レジスタンストレーニングにおいて、トレーニングの刺激を変化させる区のいくつかの方法がとられてきている。そのうち2つのポピュラーなものと言えば、Pre-Exhaustion 法(PRE)とプライオリティー法(PS)であると言える。PREは複合関節運動を行う前に単関節のトレーニングを完全疲労まで行うものであるが、一般的には複合関節運動は単関節運動よりも前に行うべきである(PS)とも言われている。この研究の目的は上半身の筋群における筋行くの活性化と、総挙上回数、全仕事量をPREとPSにおいて比較する事である。被験者として13人のウェイトトレーニング経験のある男性が選ばれ、クロスオーバーデザインで、1セットずつPREとPSのテクニックを用いてトレーニングした。エクササイズは10RMでチェストプレスとペックデックを行った。RM法を用いる事により、一貫した相対的負荷で実験する事が出来る。EMGのデータを上腕三頭筋、三角筋前部、そして、大胸筋においてエクササイズ中に測定した。全仕事量、及び総挙上回数においては二つの方法において有意な差は見られなかった。同様にペックデックエクササイズにおいても2つの方法のEMGに有意な差は見られなかった。しかしながら、チェストプレスにおける上腕三頭筋のEMG活性はPRE法の方が高いという結果が見られた。

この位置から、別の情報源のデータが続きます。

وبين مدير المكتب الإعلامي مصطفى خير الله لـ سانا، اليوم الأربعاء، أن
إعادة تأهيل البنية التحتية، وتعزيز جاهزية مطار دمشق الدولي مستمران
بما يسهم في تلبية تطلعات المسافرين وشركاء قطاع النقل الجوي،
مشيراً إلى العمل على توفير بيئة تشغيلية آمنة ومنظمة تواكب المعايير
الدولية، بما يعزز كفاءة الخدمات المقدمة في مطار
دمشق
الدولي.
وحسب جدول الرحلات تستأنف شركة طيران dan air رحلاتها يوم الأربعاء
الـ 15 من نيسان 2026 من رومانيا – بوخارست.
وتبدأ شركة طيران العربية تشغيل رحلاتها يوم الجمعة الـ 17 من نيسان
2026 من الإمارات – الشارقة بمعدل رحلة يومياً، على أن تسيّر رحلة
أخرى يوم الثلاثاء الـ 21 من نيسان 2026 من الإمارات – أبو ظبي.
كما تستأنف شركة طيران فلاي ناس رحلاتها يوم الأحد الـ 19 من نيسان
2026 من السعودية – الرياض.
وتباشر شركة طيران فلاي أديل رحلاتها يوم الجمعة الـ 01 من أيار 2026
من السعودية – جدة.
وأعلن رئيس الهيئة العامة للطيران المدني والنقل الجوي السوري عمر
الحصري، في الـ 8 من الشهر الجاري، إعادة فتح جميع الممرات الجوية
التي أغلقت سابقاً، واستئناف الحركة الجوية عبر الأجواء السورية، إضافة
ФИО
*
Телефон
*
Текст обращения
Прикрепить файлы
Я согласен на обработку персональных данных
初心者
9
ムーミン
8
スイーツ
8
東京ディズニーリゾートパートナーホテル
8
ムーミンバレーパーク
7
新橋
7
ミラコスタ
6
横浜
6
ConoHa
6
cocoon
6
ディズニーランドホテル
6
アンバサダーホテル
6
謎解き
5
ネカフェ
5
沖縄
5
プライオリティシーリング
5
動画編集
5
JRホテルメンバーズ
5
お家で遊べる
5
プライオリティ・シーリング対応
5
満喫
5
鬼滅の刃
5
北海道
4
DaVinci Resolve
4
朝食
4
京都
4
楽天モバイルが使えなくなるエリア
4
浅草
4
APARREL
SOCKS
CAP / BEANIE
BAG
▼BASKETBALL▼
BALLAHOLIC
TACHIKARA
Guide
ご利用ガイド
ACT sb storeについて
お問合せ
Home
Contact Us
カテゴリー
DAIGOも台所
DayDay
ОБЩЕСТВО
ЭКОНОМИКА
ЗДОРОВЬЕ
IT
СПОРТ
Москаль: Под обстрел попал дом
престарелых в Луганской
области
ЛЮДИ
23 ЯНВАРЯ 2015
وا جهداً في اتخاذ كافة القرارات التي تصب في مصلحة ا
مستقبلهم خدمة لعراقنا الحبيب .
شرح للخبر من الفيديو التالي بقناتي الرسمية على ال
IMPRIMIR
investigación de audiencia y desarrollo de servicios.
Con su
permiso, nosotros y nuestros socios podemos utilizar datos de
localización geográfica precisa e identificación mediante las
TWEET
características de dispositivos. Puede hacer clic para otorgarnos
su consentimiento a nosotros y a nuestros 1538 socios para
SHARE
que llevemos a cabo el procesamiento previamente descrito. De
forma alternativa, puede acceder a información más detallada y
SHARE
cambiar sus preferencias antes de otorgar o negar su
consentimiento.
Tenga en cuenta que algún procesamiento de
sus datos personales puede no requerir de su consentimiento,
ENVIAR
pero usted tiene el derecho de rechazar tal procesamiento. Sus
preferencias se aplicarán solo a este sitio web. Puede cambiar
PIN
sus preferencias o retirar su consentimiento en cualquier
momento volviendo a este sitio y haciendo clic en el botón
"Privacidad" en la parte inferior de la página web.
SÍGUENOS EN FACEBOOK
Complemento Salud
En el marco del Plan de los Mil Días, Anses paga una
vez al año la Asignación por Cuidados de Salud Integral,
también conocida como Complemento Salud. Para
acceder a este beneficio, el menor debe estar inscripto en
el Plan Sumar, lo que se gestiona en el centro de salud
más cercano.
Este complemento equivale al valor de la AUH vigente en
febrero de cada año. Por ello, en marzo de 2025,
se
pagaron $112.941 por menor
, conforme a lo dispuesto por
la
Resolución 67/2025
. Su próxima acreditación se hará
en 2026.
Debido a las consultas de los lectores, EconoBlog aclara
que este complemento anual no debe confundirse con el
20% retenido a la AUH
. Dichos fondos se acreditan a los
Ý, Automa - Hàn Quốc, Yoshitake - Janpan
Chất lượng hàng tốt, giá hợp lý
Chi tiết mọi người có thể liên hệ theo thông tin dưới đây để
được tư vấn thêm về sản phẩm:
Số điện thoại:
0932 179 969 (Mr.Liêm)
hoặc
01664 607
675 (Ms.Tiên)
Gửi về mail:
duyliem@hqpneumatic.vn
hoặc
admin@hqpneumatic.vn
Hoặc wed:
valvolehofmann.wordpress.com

この結果から、我々は、事前疲労法を用いる事は、複合関節運動において有効に作用はしていないという結論に達した。また、トレーニングの順序によっても同一筋群における総仕事量の違いは見られなかった。総括すると、ある一つのエクササイズのパフォーマンスを向上したければコーチはそのエクササイズをトレーニングセッションの始めに行うべきであるという結論に達した。

この実験結果と方法をみると、事前”疲労”としてのアイデアがみえる。結果としてPRE法では胸部の筋群が”疲労”していたため、上腕三頭筋の活性化が進んだ。もしも、これをインターバルのコントロールと、ボリュームのコントロールを適正にすれば、また違った結果が得られたのかもしれない。疲労により、筋肉を感じやすくする事ではなく、同じような”動作”を事前に高い負荷で行う事により、より、モーターユニットに対して刺激を加える事が出来るであろう。その際には疲労を目的としないため、完全疲労までセットを行う必要はない。このようにエネレルギー的に余裕を残した状態で、かつ強い刺激を与えた状況での同様な実験が望まれる。